Global Wind Energy Council (GWEC) welcomes the recent decision by the Vietnamese government to approve an extension of the Feed-in Tariff (FIT) scheme for wind power in the country.
Proposed dramatic reduction in the FIT risks significantly harming the development of Vietnam’s promising wind power market, slowing down investment and creating new jobs, and making it more difficult for Vietnam to meet increasing energy demand.
The proposed new FIT rates, which will be included in an official letter from the Ministry of Industry and Trade in October 2020, will be 7.02 US cent/kWh for onshore wind and 8.47 US cent/kWh for intertidal/nearshore wind, and will apply to projects commissioned from November 2021 to December 2023.
This reflects a tariff cut of more than 17 percent for onshore wind–one of the most drastic reductions seen in any wind power sector worldwide to date, according to GWEC.
FIT reduction of this size would derail investment in new and planned wind projects in Vietnam and threaten the country’s current position as a leading wind market in South East Asia.

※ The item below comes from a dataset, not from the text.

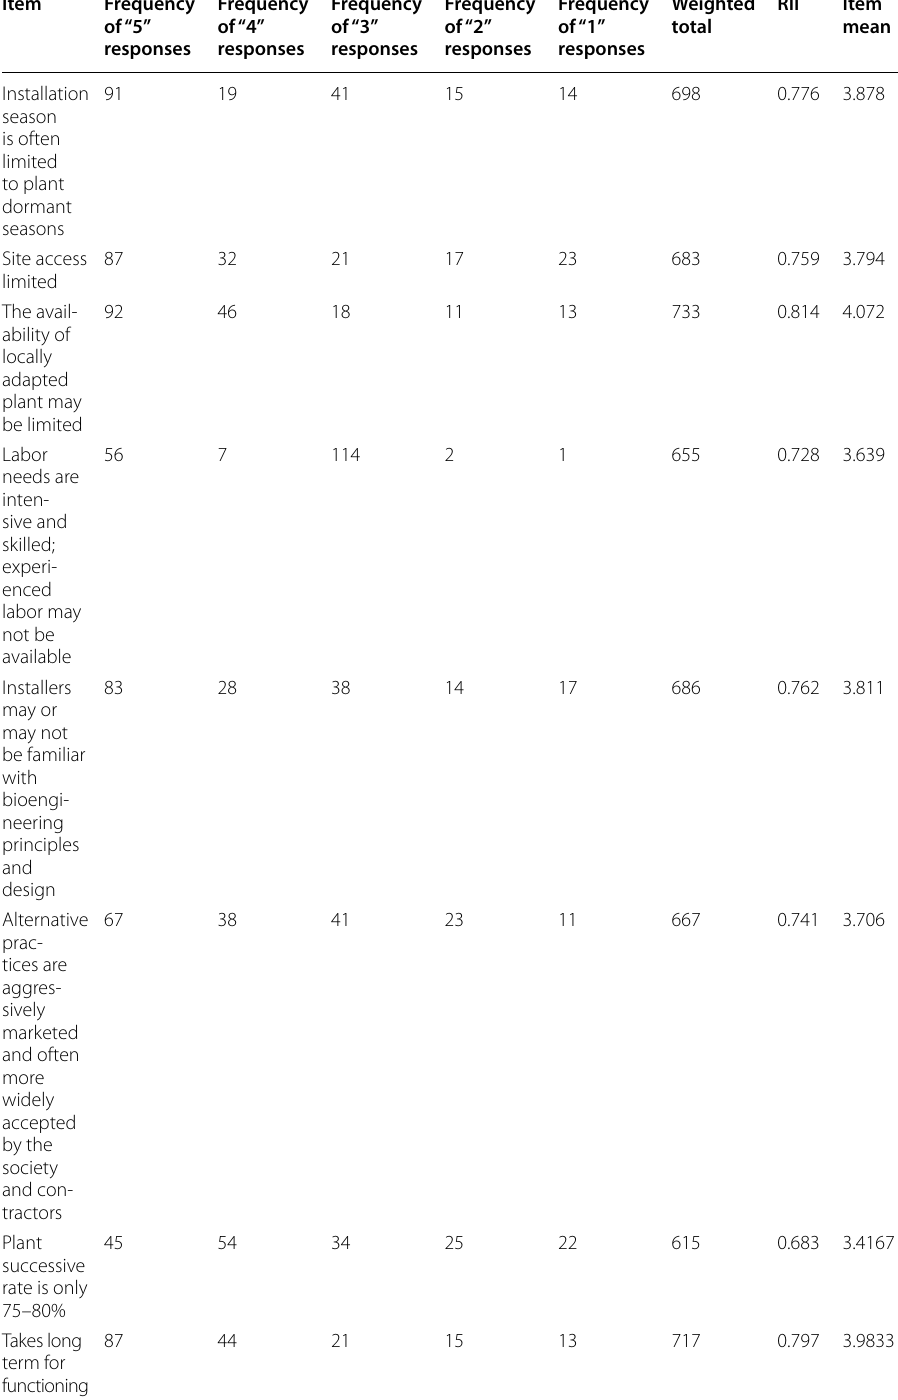
Table 8 Limitations of bioengineering technique ( n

Developers already facing delays due to COVID-19, and the general difficulties faced in the early stages of the wind industry would have struggled to close funding, leading to a “bust” cycle that could cut new wind installations by up to 80 percent in 2023, and an additional 25 percent per year afterwards.

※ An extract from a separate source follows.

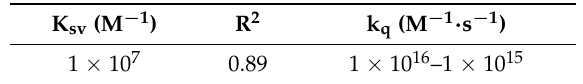
Table 2. Parameters obtained from fluorescence quenching data fitted with Stern ‐ Volmer equation [23]. Only the initial points of the titration in which the fluorescence decreases increasing the titrant concentration were used for the Stern ‐ Volmer fitting.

Reductions to the project pipeline would trigger lost employment prospects for thousands and a loss of billions of dollars in inward investment. GWEC estimates that the slowdown will result in about 4GW of total installed wind power capacity in Vietnam by 2025 – well below Vietnam’s ability and likely a dramatic shortfall from government goals, given the MOIT already reported 2.9 GW of signed PPA projects.

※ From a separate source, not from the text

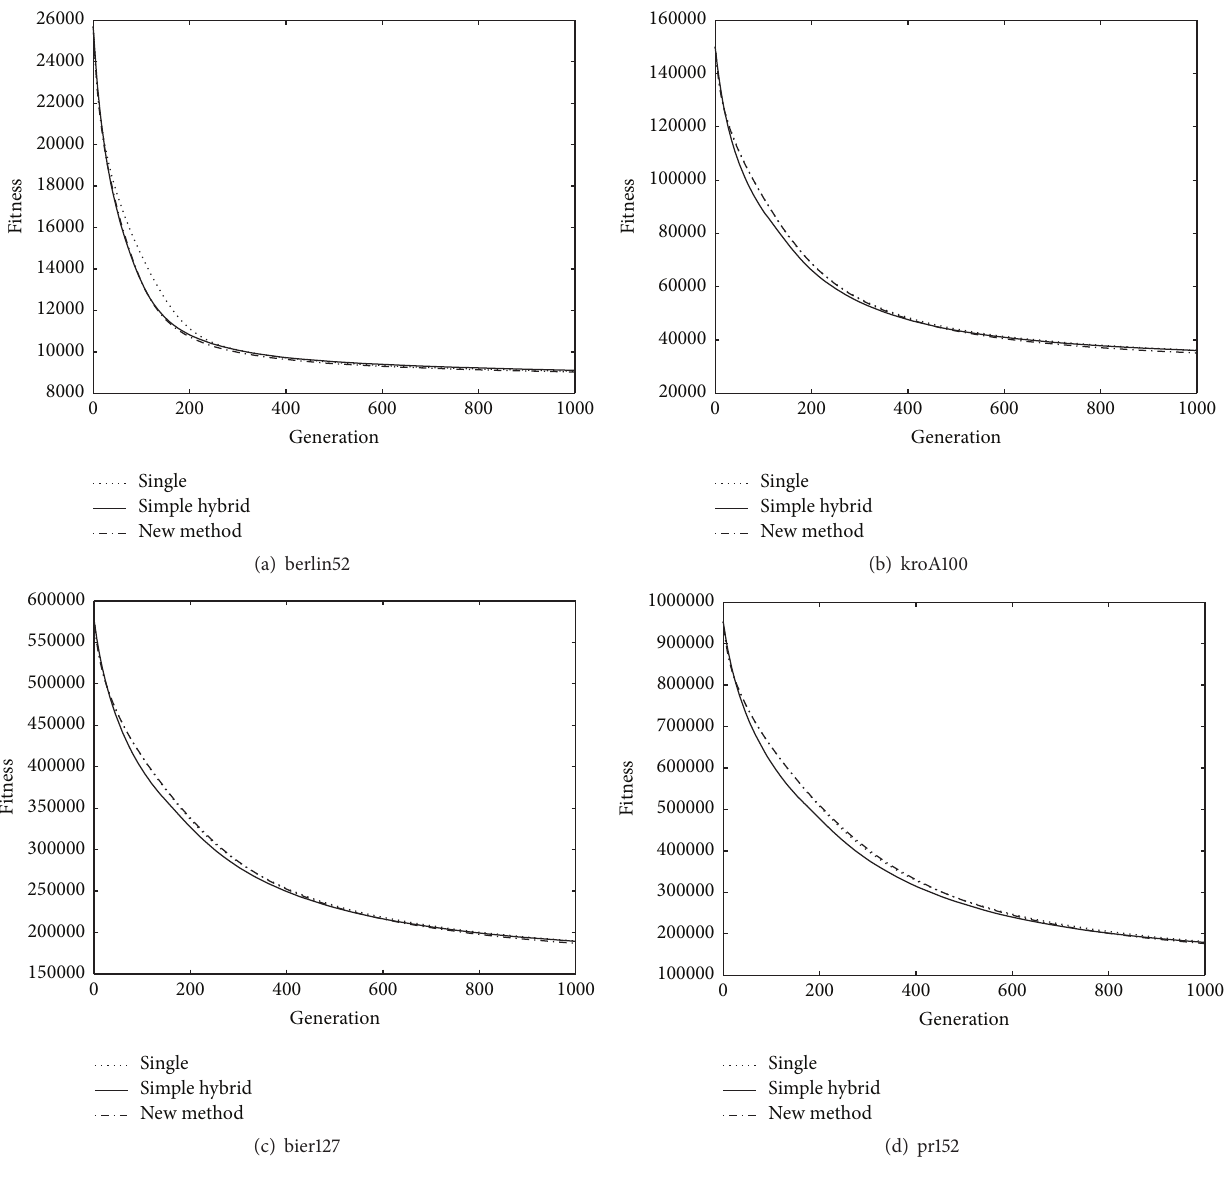
Figure 3: Fitness of mating schemes in TSP (the smaller, the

“The wind industry is on the cusp of achieving economies of scale and cost reductions which will make Vietnam the leading wind market in South East Asia, but if the proposed FIT is implemented, it would jeopardise long-term development and ultimately result in higher energy prices at a time when the country’s energy demand is soaring. We have already seen this happen in wind markets in Europe and the Americas in the past with highly damaging effects, and it is vital that the government of Vietnam avoids creating a similar ‘boom and bust’ cycle so the country can benefit from the cost-competitive prices and socioeconomic benefits wind power can offer”.
“Throughout the pandemic, wind power has only continued to grow and attract more investment, while other sectors like coal have seen massive demand drops and price fluctuations. Ensuring the steady growth of wind power in Vietnam is therefore crucial for the long-term resilience of the country’s economy and energy security”.Ben Backwell, CEO of GWEC.
The current FIT for wind power was launched in September 2018 and aroused significant interest on the part of investors and industry, given Vietnam’s strong potential for wind energy, increasing demand for energy and decarbonisation. However, due to delays in the implementation of the COVID-19 Planning and Disturbance Law, GWEC Market Intelligence downgraded its 2020 estimate for new wind power plants in Vietnam by 75 percent to 125 MW. This will result in a cumulative wind capacity of only 472 MW by the end of this year, which means that the country will miss its target of 800 MW of wind power capacity by 2020 set out in the Power Development Plan 7, by 41 percent.
An installation rush was expected in 2021 ahead of the expiry of the current FIT, but prolonged delays mean much of the expected volume may spill over into 2022. GWEC has recommended a 6-month extension of current FIT levels to allow projects in the current pipeline to come online, followed by a milder FIT reduction for onshore and intertidal/nearshore wind projects commissioned from May 2022 onward.
“We recognise Vietnam’s efforts in shifting the focus from coal to renewables in order to meet growing electricity needs, and wind power is more indispensable than ever to provide large-scale clean energy and balance the solar influx . Wind has longer project develop timelines than solar, and a milder FIT reduction will ensure there is sufficient time to develop a stable project pipeline and supply chain for the wind sector. But a steep reduction with no consideration for pandemic-related challenges will shrink Vietnam’s wind project pipeline and lead to a likely shortfall of wind targets again in 2025. Considering that wind power will be a critical pillar for Vietnam’s decarbonisation and industrialisation strategies, the country simply cannot afford to lose momentum in developing its wind power market”.Mark Hutchinson, chair of GWEC’s South East Asia Task Force.